With two launches in a month for the first time, India will put at least five satellites in two different orbits in September, said a top official on Thursday.
"We have two launches this month (September), the first is on Sep 8 with INSAT-3DR, a weather satellite for meteorological services. The second will be, tentatively, on Sep 26, with four satellites, including our ScatSat, an Algerian satellite and two smaller satellites as co-passengers," Indian Space Research Organisation (ISRO) Chairman A.S. Kiran Kumar told reporters at a Space Expo event here.
The satellites will be launched from the state-run space agency's rocketport at Sriharikota in Andhra Pradesh, about 80 km northeast of Chennai.
The 2.2-tonne weather satellite will be launched on a heavier rocket, Geo-synchronus Satellite Launch Vehicle (GSLV Mark II), as it will be deployed in a geostationary orbit at 74 degrees East, about 36,000 km from the earth.
The other four satellites will be launched on the space agency's reliable workhorse, Polar Satellite Launch Vehicle (PSLV), and deployed in the earth's lower orbits.
The weather satellite will have a six-channel imager and a 19-channel sounder. It will also carry a search and rescue information and message relay for terrestrial data collection platforms.

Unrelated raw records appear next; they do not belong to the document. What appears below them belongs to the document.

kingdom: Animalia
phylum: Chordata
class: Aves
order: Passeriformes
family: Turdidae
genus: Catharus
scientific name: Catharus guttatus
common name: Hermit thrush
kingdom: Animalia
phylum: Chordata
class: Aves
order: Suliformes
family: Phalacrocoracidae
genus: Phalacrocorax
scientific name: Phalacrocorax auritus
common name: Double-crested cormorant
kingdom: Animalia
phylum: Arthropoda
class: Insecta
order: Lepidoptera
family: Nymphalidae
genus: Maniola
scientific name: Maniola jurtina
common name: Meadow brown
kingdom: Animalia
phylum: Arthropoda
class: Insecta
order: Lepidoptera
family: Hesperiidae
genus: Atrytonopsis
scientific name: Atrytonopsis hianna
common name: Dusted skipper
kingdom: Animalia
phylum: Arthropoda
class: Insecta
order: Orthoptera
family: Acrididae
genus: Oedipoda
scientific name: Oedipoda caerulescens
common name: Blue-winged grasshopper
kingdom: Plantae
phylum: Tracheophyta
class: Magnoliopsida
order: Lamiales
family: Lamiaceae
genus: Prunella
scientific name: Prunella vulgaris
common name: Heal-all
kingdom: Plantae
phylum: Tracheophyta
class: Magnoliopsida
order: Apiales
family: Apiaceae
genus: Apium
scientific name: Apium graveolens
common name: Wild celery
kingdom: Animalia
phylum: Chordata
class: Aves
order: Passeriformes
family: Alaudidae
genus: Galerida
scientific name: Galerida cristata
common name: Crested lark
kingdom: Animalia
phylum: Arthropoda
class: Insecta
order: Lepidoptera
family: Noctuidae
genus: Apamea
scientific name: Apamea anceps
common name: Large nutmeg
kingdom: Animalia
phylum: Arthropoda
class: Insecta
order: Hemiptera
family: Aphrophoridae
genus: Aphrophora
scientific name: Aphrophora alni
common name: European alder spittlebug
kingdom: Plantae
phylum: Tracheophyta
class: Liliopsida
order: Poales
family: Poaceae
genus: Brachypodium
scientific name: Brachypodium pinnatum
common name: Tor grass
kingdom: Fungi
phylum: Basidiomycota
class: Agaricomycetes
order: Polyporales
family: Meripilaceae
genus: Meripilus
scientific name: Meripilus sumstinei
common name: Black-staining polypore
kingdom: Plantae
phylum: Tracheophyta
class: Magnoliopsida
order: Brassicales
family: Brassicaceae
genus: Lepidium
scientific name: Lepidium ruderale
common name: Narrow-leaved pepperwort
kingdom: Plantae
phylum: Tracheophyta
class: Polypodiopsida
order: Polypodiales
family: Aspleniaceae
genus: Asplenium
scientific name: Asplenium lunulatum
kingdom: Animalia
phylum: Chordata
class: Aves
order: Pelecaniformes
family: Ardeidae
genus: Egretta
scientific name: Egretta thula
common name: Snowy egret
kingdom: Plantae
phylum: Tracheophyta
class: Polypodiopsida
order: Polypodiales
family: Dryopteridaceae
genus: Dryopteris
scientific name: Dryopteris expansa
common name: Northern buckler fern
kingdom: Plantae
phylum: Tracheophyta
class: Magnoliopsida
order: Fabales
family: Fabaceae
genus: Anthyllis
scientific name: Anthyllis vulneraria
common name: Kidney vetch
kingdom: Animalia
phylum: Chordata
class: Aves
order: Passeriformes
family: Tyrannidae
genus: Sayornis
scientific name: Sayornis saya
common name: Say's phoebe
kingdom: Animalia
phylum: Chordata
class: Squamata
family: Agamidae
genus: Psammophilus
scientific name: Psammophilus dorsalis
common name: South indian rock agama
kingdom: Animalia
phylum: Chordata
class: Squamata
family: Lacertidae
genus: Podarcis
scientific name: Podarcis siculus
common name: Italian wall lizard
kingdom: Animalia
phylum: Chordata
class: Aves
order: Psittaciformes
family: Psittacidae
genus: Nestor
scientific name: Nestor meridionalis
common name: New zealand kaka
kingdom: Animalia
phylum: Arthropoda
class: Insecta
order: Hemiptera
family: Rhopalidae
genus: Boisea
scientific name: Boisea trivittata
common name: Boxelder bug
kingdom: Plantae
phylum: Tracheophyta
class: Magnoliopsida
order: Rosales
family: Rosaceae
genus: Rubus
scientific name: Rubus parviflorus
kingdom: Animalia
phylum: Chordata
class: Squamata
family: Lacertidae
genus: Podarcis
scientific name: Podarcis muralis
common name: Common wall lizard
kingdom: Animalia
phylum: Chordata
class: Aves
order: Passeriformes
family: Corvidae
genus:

"The new satellite will augment our capacity to forecast the weather patterns better and in advance to take appropriate measures. Its search and rescue information will help in coordinating disaster management," said another space official.
INSAT-3DR will supplement the meteorological and data relay services of its predecessor INSAT-3D, which is in operation since July 26, 2013.
The 370 kg ScatSat, also a weather forecasting, cyclone prediction and tracking satellite, will replace the space agency Oceansat-2, which is dysfunctional after nearly five years of lifespan.
"The data from this mini-satellite will also be used by the US space agencies (NASA & NOAA) and a European space consortium (EUMETSAT). It will also monitor sea surface winds and predict cyclones, which hit our coastal areas," said the official.
The 200-kg Algerian spacecraft (Alsat-2A), which the space agency's commercial arm Antrix Corporation contracted, is a remote-sensing satellite.
"Besides ScatSat and Alsat, two-three microsatellites will piggy ride in the PSLV and deployed in the lower orbits," the official added.